If this all sounds faintly redolent of the days when Michael "National Champions" Heseltine was running the show in Victoria Street, don't be too surprised. Although Mrs Beckett casually referred to Hezza's two competitiveness white papers as "political stunts", she is gaily preparing her own white paper on the subject, aided by a Competitiveness Audit, an Advisory Group on Competitiveness and a series of Competitiveness Working Parties. Get the point or do we have to Labour it? Competitiveness is going to be right there at the top of the agenda.

Beyond this all-embracing but hopelessly vague pledge, what else is there. Well, for the time being Mrs Beckett seems to be better at deciding what she isn't going to do than what she is going to do. Thus, there will be no changes in merger policy or the present burden of proof, nor will there be any changes to the bodies that execute competition policy beyond some tinkering at the edges with the OFT and MMC. For that much we can be thankful. It was Mrs Beckett who only six months ago wanted to force hostile bidders to demonstrate that their takeovers were in the public interest as opposed merely to not being against it.

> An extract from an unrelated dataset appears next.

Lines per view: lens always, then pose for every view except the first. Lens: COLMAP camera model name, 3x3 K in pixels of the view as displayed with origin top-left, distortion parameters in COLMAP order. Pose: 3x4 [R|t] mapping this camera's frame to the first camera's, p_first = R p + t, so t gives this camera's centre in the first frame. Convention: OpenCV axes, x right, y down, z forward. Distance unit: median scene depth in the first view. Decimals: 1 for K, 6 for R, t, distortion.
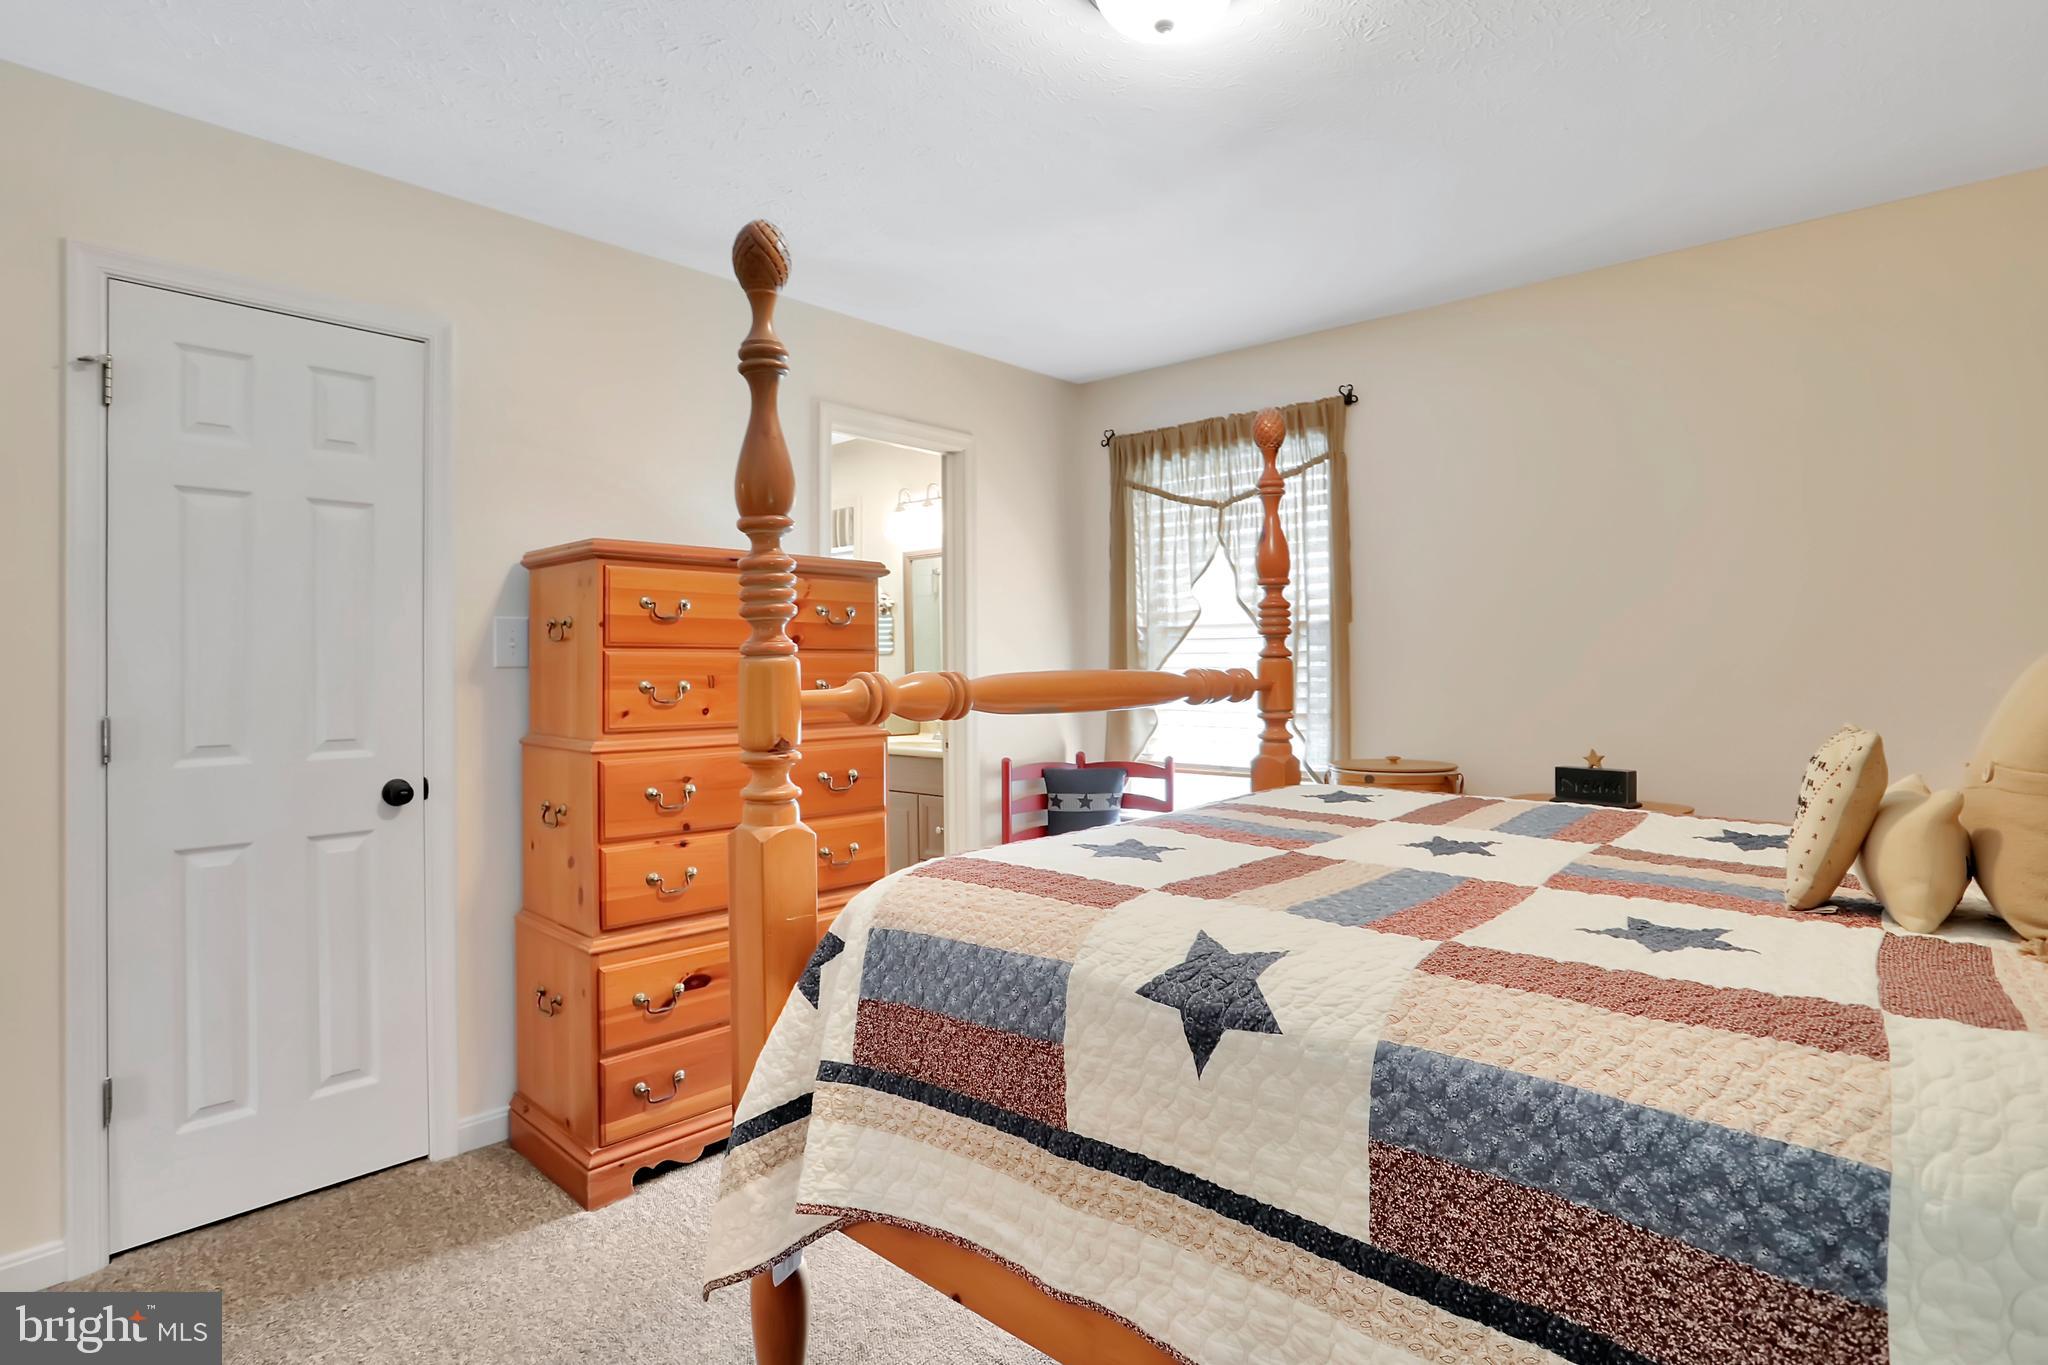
lens RADIAL K [[1026.9, 0, 1002.6], [0, 1026.9, 655.3], [0, 0, 1]] dist [-0.046318, 0.010508]
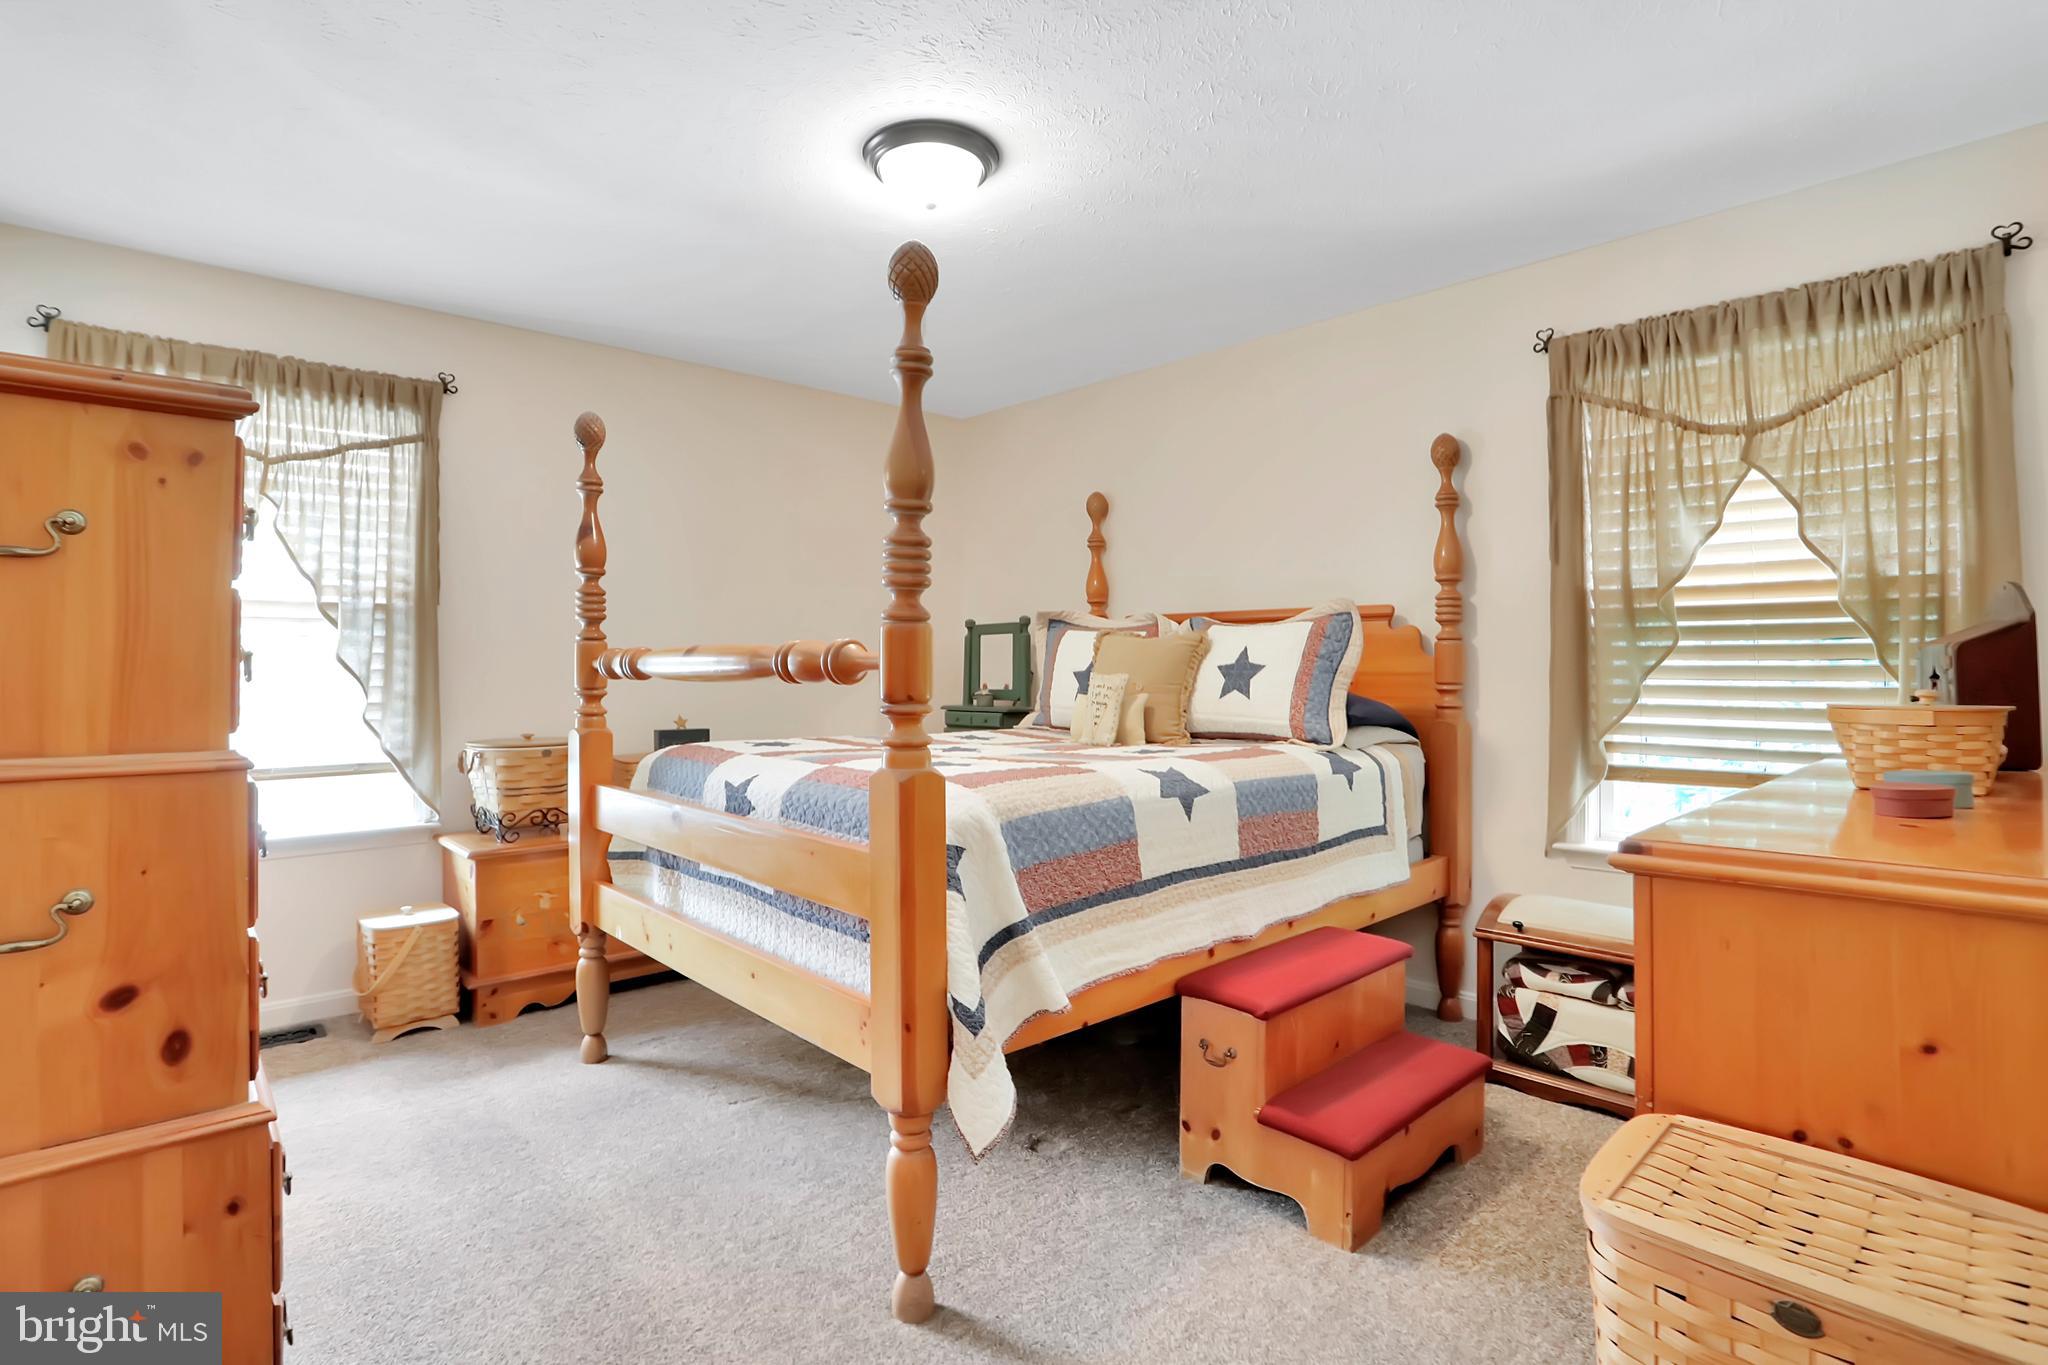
lens RADIAL K [[1026.9, 0, 1020.8], [0, 1026.9, 665.4], [0, 0, 1]] dist [-0.046318, 0.010508]
pose [[0.092015, 0.007249, 0.995731, -1.378067], [-0.006997, 0.999954, -0.006633, 0.059619], [-0.995733, -0.006357, 0.092062, 0.778465]]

Happily, wiser counsels have prevailed in the form of Gordon Borrie, who has been chairing Labour's committee of wise men examining competition policy.

Mrs Beckett's commitment to flexible labour markets, and her promise that support for the Social Chapter will not extend to importing German and French social security costs, are all be to welcomed. But her single most important announcement was that mergers policy will continue to be guided by competition considerations. Relief all round.